Deeper in the background is the China-Pakistan Economic Corridor, and Indias swing towards the USA. Both Pakistan and India are trying to adjust to a changing world, one in which the great reality is not the US-Soviet rivalry, but the Sino-US one. And where India was aligned to the USSR in the first, it has swung to the USA in the second. Pakistan increases its swing to China, which sees its goodwill as neutralizing its pro-US position, bolstering it against India and helping it against Uighur nationalists (by denying them a safe haven if it was given under US influence, it would do much harm to China). India counteracts by working harder on Balochistan, giving Pakistan even more of an incentive to support the Kashmir cause.

Indian Prime Minister Narendra Modi responded to the Uri attack in a by-election speech in Kerala, calling for both countries to fight a war on poverty and ignorance. That reflects two things: both governments can ill afford the arms race that their rivalry implies. Also, both social services and defence have an insatiable appetite for money, and spending on one means less for the other. Second, this reflects the problem that Atal Behari Vajpayee, head of the previous BJP government and Foreign Minister in Indias first non-Congress government after Partition, apparently realized when he mused privately about what to do about the North (Kashmir is in Indias north-west; its border issue with China in its north-east), for he couldnt solve Indias basic problems of poverty and under-development without settling it. Modi has been elected as an economic wizard, and is expected to take India forward. At the same time, the BJP itself has become more militant, and wants Modi to follow a more aggressive policy. It is also worth noting that this is also an aspect of governance that Mian Nawaz has tried to tie himself, that of economic prosperity. Even as the war drums beat, the Nawaz government continues to tout its economic successes. One consequence has been added responsibility. War means sacrificing economic prosperity.

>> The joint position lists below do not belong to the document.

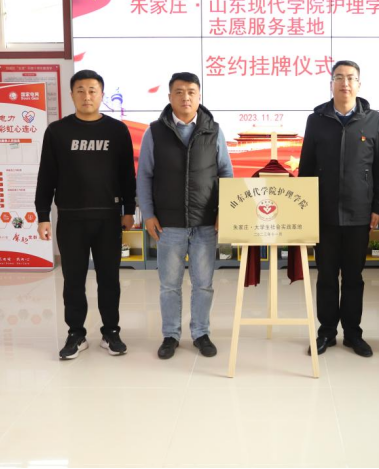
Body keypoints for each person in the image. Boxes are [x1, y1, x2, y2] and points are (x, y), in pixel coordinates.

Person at [35, 69, 136, 360]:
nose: (87, 96)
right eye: (80, 90)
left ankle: (111, 332)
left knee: (109, 279)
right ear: (72, 95)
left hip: (108, 218)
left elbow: (126, 174)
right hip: (71, 218)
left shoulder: (117, 131)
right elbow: (46, 175)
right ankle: (76, 334)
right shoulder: (57, 131)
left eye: (93, 90)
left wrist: (129, 210)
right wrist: (43, 215)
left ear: (102, 95)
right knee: (73, 280)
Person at [137, 72, 233, 360]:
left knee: (203, 284)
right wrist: (148, 214)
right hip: (169, 224)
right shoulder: (154, 132)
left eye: (191, 91)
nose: (185, 97)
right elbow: (144, 175)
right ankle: (170, 335)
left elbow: (225, 172)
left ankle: (201, 333)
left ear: (199, 96)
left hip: (205, 223)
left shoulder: (214, 130)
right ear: (170, 97)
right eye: (179, 92)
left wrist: (224, 210)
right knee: (169, 285)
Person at [298, 60, 379, 358]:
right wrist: (306, 210)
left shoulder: (374, 120)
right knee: (326, 276)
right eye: (339, 77)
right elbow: (306, 168)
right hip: (323, 213)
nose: (345, 83)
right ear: (331, 84)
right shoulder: (316, 120)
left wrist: (378, 208)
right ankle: (326, 331)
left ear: (359, 84)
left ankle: (353, 333)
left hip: (359, 214)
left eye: (351, 78)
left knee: (353, 277)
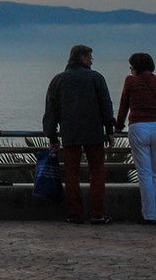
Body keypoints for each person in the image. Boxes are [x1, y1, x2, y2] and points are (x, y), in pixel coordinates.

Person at [42, 44, 115, 224]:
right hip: (94, 133)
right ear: (82, 58)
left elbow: (51, 110)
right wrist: (109, 130)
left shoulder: (58, 80)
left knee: (71, 174)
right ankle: (97, 214)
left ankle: (76, 214)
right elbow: (106, 105)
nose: (92, 61)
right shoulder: (96, 78)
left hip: (70, 133)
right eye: (90, 57)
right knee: (97, 172)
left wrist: (52, 136)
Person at [115, 53, 156, 225]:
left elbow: (124, 105)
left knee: (144, 174)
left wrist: (117, 126)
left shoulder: (130, 81)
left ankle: (149, 215)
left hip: (139, 127)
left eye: (131, 67)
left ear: (136, 67)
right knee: (155, 173)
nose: (129, 70)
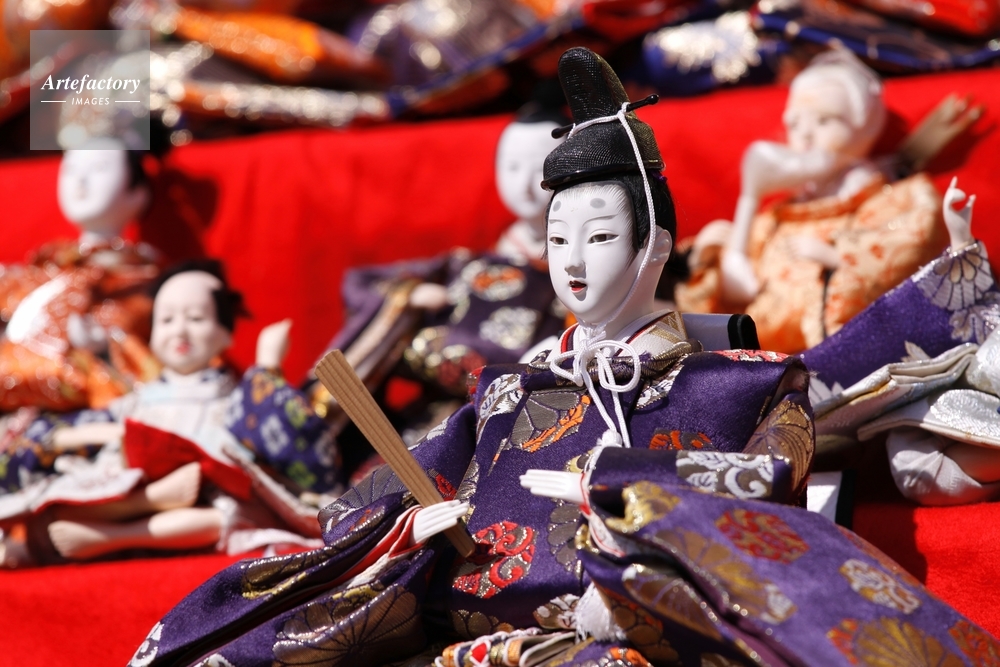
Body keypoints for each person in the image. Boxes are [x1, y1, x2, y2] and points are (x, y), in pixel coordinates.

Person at [130, 49, 993, 667]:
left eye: (601, 236)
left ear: (656, 245)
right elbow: (401, 482)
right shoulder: (512, 387)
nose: (573, 262)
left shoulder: (747, 383)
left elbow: (765, 489)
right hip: (471, 641)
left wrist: (625, 504)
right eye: (558, 238)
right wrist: (411, 525)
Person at [0, 260, 340, 565]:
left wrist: (267, 365)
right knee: (55, 505)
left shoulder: (234, 399)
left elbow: (271, 431)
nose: (179, 330)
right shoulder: (140, 399)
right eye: (167, 319)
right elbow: (95, 424)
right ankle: (143, 504)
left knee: (227, 514)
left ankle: (114, 536)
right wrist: (75, 436)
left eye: (195, 318)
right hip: (135, 484)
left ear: (225, 334)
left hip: (201, 494)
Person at [675, 50, 948, 353]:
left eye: (824, 121)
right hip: (760, 358)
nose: (805, 135)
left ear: (866, 125)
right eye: (795, 124)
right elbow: (732, 296)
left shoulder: (897, 200)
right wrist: (723, 240)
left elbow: (910, 248)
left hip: (835, 359)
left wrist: (836, 260)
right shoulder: (774, 220)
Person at [0, 138, 162, 412]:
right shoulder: (46, 265)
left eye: (99, 169)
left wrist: (103, 343)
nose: (81, 181)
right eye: (71, 170)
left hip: (81, 400)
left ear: (138, 193)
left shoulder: (138, 273)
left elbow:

Indeed, it can be argued that the growth of the Ayub years was stunted by the 1965 War, and though it represented a successful defence (though not achieving the aims of Operation Gibraltar), Ayubs downfall may well be traced to that war.

India has raised another spectre this time, that of a water war. That India has considered the water weapon is an indication of its desperation to make a response. Pakistan has responded by saying that it will view an abrogation of the Indus Waters Treaty as an act of war. The drying of Pakistan would obviously have vast and horrendous economic consequences, and fighting a war might be seen as no loss. Indias trying to make the SAARC Islamabad summit a failure by not only keeping away itself, but also making others stay away, is again an indication of the economic consequences, for SAARC is supposed to be an economic grouping, and this meeting was key in view of the Brexit, which has hit the European Union, the model for SAARC.

True, the peace seems to have been kept, because the world cannot afford an Indo-Pak war. But the question must be asked if the world can afford to keep on lurching like this, from one crisis to another. And what happens if one leadership, most probably the Indian, refuses to listen?